### Items from a data source:
########
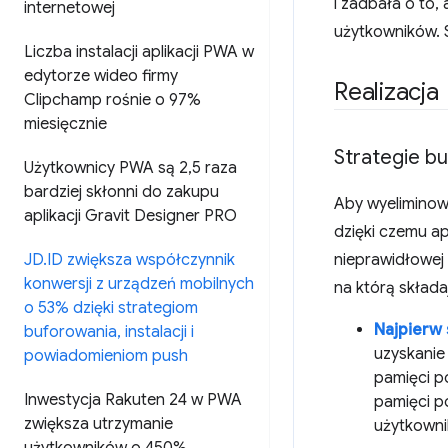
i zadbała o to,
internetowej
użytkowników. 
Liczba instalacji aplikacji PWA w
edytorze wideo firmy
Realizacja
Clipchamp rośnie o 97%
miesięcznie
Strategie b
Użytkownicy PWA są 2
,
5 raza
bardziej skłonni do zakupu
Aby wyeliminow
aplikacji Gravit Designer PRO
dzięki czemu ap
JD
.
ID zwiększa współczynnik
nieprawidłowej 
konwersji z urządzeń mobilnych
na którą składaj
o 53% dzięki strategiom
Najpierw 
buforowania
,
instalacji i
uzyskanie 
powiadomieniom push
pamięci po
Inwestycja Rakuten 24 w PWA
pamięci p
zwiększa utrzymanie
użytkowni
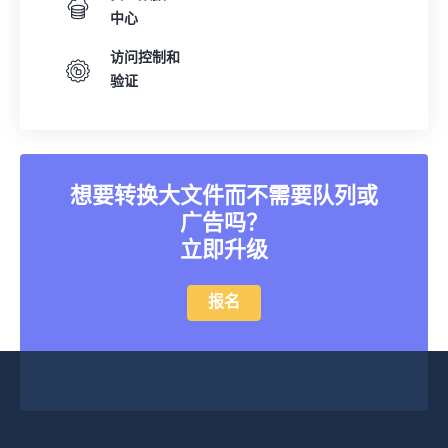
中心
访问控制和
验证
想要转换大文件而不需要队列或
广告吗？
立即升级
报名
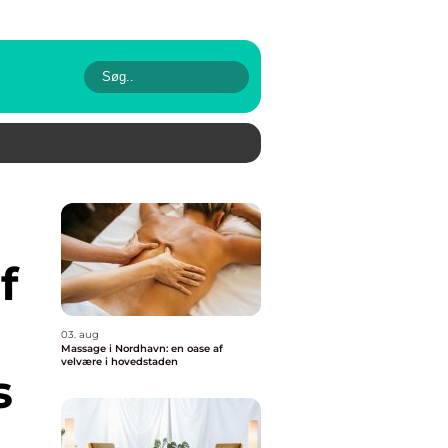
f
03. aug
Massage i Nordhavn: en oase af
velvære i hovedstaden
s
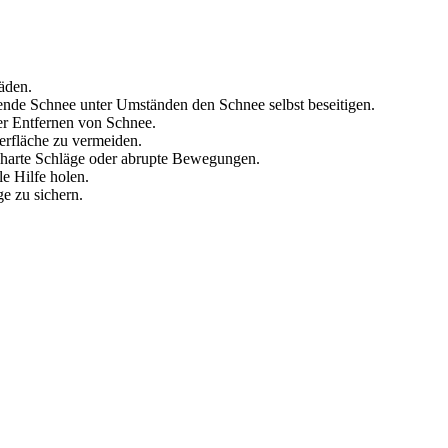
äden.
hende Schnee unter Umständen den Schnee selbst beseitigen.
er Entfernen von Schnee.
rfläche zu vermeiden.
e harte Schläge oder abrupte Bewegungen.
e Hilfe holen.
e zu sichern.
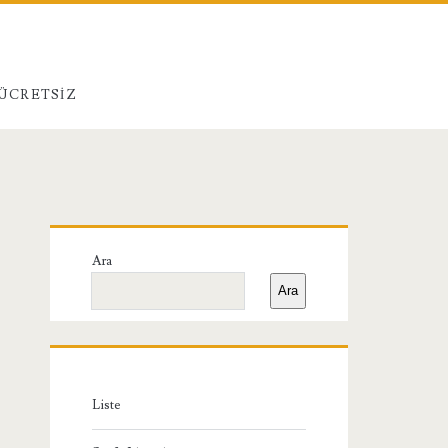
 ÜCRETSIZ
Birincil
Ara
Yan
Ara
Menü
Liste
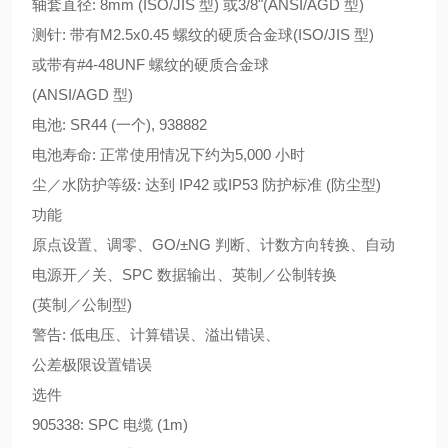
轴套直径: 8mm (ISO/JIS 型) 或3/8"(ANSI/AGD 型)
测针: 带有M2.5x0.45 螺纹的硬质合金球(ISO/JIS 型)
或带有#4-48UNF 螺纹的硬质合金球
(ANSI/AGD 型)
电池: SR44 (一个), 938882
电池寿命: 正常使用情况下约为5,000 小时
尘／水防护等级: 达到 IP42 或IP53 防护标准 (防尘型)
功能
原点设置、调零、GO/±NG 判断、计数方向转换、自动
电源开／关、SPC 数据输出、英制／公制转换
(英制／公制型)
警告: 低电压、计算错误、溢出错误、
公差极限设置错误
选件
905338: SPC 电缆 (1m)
########
### Task details:
Filter the entries by the string "zwiększa" and copy each matching line.

### Your response:
ID zwiększa współczynnik
zwiększa utrzymanie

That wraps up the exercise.